On 3/9/25 12:42, Toke Høiland-Jørgensen wrote:
> Mina Almasry <almasrymina@google.com> writes:
> 
>> On Sat, Mar 8, 2025 at 6:55 AM Toke Høiland-Jørgensen <toke@redhat.com> wrote:
>>>
>>> When enabling DMA mapping in page_pool, pages are kept DMA mapped until
>>> they are released from the pool, to avoid the overhead of re-mapping the
>>> pages every time they are used. This causes problems when a device is
>>> torn down, because the page pool can't unmap the pages until they are
>>> returned to the pool.
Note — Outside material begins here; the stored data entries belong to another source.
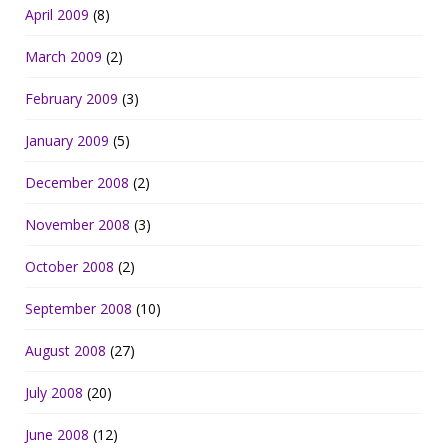
April 2009
(8)
March 2009
(2)
February 2009
(3)
January 2009
(5)
December 2008
(2)
November 2008
(3)
October 2008
(2)
September 2008
(10)
August 2008
(27)
July 2008
(20)
June 2008
(12)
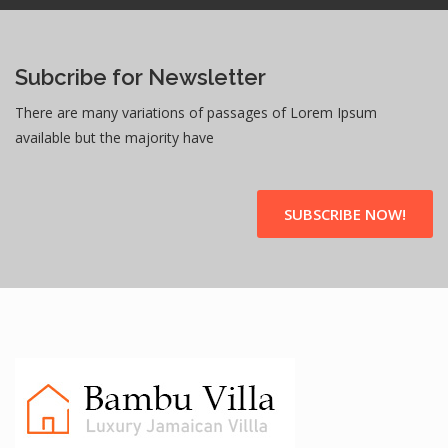
Subcribe for Newsletter
There are many variations of passages of Lorem Ipsum
available but the majority have
SUBSCRIBE NOW!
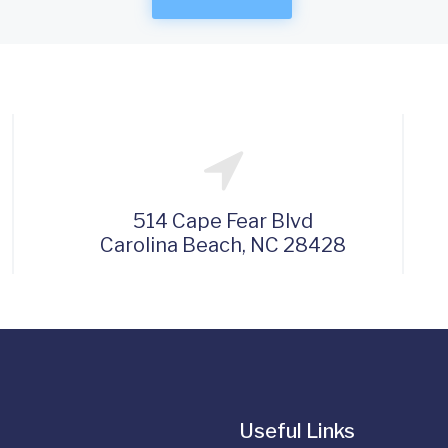
514 Cape Fear Blvd
Carolina Beach, NC 28428
Useful Links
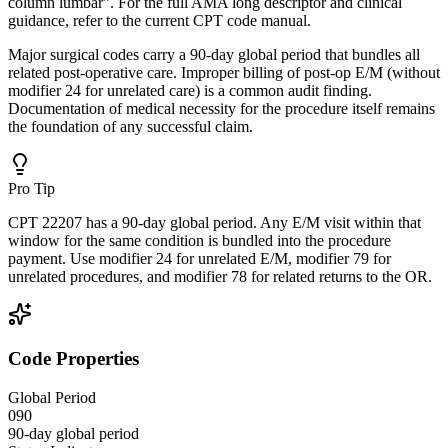
column lumbar". For the full AMA long descriptor and clinical
guidance, refer to the current CPT code manual.
Major surgical codes carry a 90-day global period that bundles all
related post-operative care. Improper billing of post-op E/M (without
modifier 24 for unrelated care) is a common audit finding.
Documentation of medical necessity for the procedure itself remains
the foundation of any successful claim.
Pro Tip
CPT 22207 has a 90-day global period. Any E/M visit within that
window for the same condition is bundled into the procedure
payment. Use modifier 24 for unrelated E/M, modifier 79 for
unrelated procedures, and modifier 78 for related returns to the OR.
Code Properties
Global Period
090
90-day global period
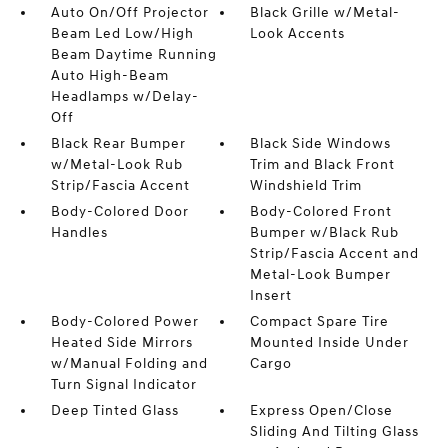
Auto On/Off Projector
Black Grille w/Metal-
Beam Led Low/High
Look Accents
Beam Daytime Running
Auto High-Beam
Headlamps w/Delay-
Off
Black Rear Bumper
Black Side Windows
w/Metal-Look Rub
Trim and Black Front
Strip/Fascia Accent
Windshield Trim
Body-Colored Door
Body-Colored Front
Handles
Bumper w/Black Rub
Strip/Fascia Accent and
Metal-Look Bumper
Insert
Body-Colored Power
Compact Spare Tire
Heated Side Mirrors
Mounted Inside Under
w/Manual Folding and
Cargo
Turn Signal Indicator
Deep Tinted Glass
Express Open/Close
Sliding And Tilting Glass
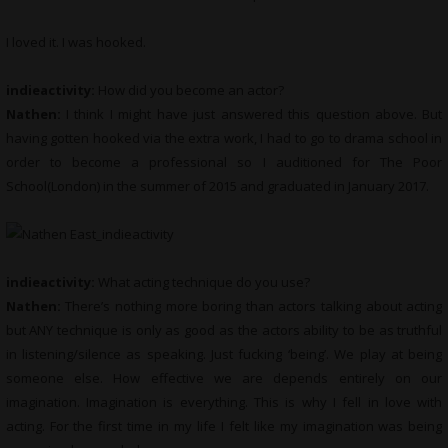
I loved it. I was hooked.
indieactivity:
How did you become an actor?
Nathen:
I think I might have just answered this question above. But
having gotten hooked via the extra work, I had to go to drama school in
order to become a professional so I auditioned for The Poor
School(London) in the summer of 2015 and graduated in January 2017.
indieactivity:
What acting technique do you use?
Nathen:
There’s nothing more boring than actors talking about acting
but ANY technique is only as good as the actors ability to be as truthful
in listening/silence as speaking. Just fucking ‘being’. We play at being
someone else. How effective we are depends entirely on our
imagination. Imagination is everything. This is why I fell in love with
acting. For the first time in my life I felt like my imagination was being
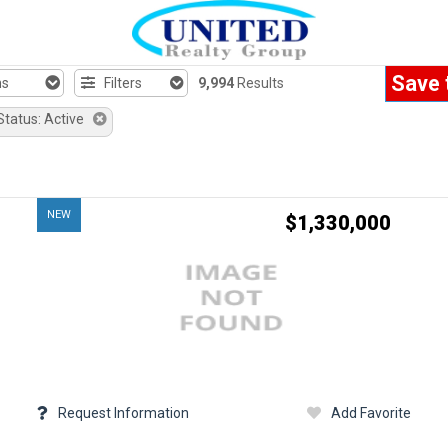
Save 
hs
Filters
9,994
Results
Status: Active
NEW
$1,330,000
Request Information
Add Favorite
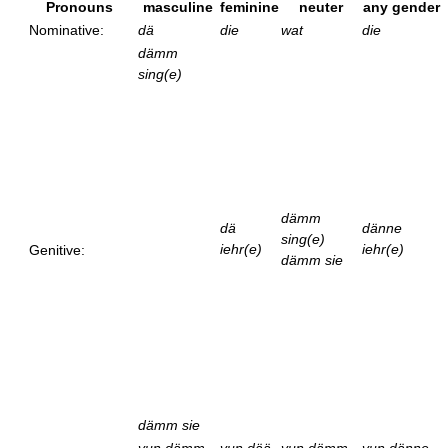
Pronouns
masculine
feminine
neuter
any gender
Nominative:
dä
die
wat
die
dämm
sing(e)
dämm
dä
dänne
sing(e)
iehr(e)
iehr(e)
Genitive:
dämm sie
dämm sie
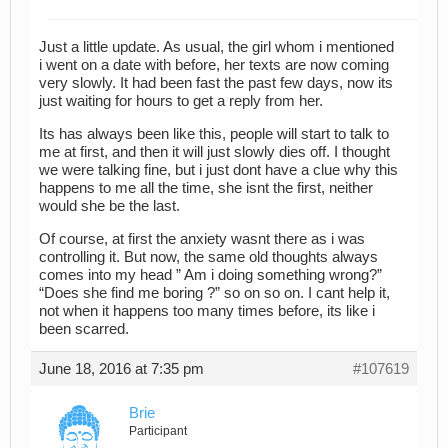
Just a little update. As usual, the girl whom i mentioned
i went on a date with before, her texts are now coming
very slowly. It had been fast the past few days, now its
just waiting for hours to get a reply from her.
Its has always been like this, people will start to talk to
me at first, and then it will just slowly dies off. I thought
we were talking fine, but i just dont have a clue why this
happens to me all the time, she isnt the first, neither
would she be the last.
Of course, at first the anxiety wasnt there as i was
controlling it. But now, the same old thoughts always
comes into my head ” Am i doing something wrong?”
“Does she find me boring ?” so on so on. I cant help it,
not when it happens too many times before, its like i
been scarred.
June 18, 2016 at 7:35 pm
#107619
Brie
Participant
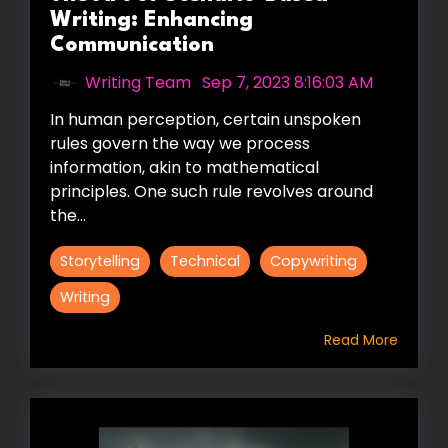
Writing: Enhancing
Communication
Writing Team
:
Sep 7, 2023 8:16:03 AM
In human perception, certain unspoken
rules govern the way we process
information, akin to mathematical
principles. One such rule revolves around
the...
Storytelling
Technical
Copywriting
Writing
Read More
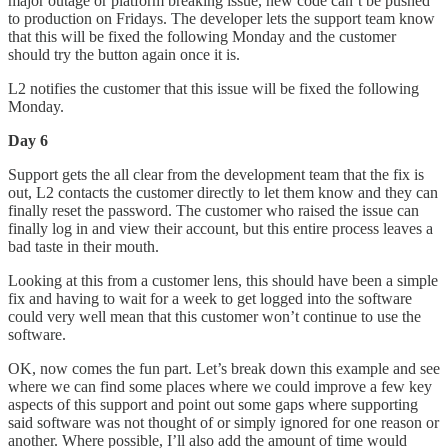
major outage or platform breaking issue, new code can’t be pushed
to production on Fridays. The developer lets the support team know
that this will be fixed the following Monday and the customer
should try the button again once it is.
L2 notifies the customer that this issue will be fixed the following
Monday.
Day 6
Support gets the all clear from the development team that the fix is
out, L2 contacts the customer directly to let them know and they can
finally reset the password. The customer who raised the issue can
finally log in and view their account, but this entire process leaves a
bad taste in their mouth.
Looking at this from a customer lens, this should have been a simple
fix and having to wait for a week to get logged into the software
could very well mean that this customer won’t continue to use the
software.
OK, now comes the fun part. Let’s break down this example and see
where we can find some places where we could improve a few key
aspects of this support and point out some gaps where supporting
said software was not thought of or simply ignored for one reason or
another. Where possible, I’ll also add the amount of time would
This causes resource leaks and/or crashes when
>>> there are pages still outstanding while the device is torn down, because
>>> page_pool will attempt an unmap of a non-existent DMA device on the
>>> subsequent page return.
>>>
>>> To fix this, implement a simple tracking of outstanding dma-mapped pages
>>> in page pool using an xarray. This was first suggested by Mina[0], and
>>> turns out to be fairly straight forward: We simply store pointers to
>>> pages directly in the xarray with xa_alloc() when they are first DMA
>>> mapped, and remove them from the array on unmap. Then, when a page pool
>>> is torn down, it can simply walk the xarray and unmap all pages still
>>> present there before returning, which also allows us to get rid of the
>>> get/put_device() calls in page_pool.
>>
>> THANK YOU!! I had been looking at the other proposals to fix this here
>> and there and I had similar feelings to you. They add lots of code
>> changes and the code changes themselves were hard for me to
>> understand. I hope we can make this simpler approach work.
> 
> You're welcome :)
> And yeah, me too!
> 
>>> Using xa_cmpxchg(), no additional
>>> synchronisation is needed, as a page will only ever be unmapped once.
>>>
>>
>> Very clever. I had been wondering how to handle the concurrency. I
>> also think this works.
> 
> Thanks!
> 
>>> To avoid having to walk the entire xarray on unmap to find the page
>>> reference, we stash the ID assigned by xa_alloc() into the page
>>> structure itself, in the field previously called '_pp_mapping_pad' in
>>> the page_pool struct inside struct page. This field overlaps with the
>>> page->mapping pointer, which may turn out to be problematic, so an
>>> alternative is probably needed. Sticking the ID into some of the upper
>>> bits of page->pp_magic may work as an alternative, but that requires
>>> further investigation. Using the 'mapping' field works well enough as
>>> a demonstration for this RFC, though.
>>>
>>
>> I'm unsure about this. I think page->mapping may be used when we map
>> the page to the userspace in TCP zerocopy, but I'm really not sure.
>> Yes, finding somewhere else to put the id would be ideal. Do we really
>> need a full unsigned long for the pp_magic?
> 
> No, pp_magic was also my backup plan (see the other thread). Tried
> actually doing that now, and while there's a bit of complication due to
> the varying definitions of POISON_POINTER_DELTA across architectures,
> but it seems that this can be defined at compile time. I'll send a v2
> RFC with this change.

FWIW, personally I like this one much more than an extra indirection
to pp.

If we're out of space in the page, why can't we use struct page *
as indices into the xarray? Ala

struct page *p = ...;
xa_store(xarray, index=(unsigned long)p, p);

Indices wouldn't be nicely packed, but it's still a map. Is there
a problem with that I didn't consider?

-- 
Pavel Begunkov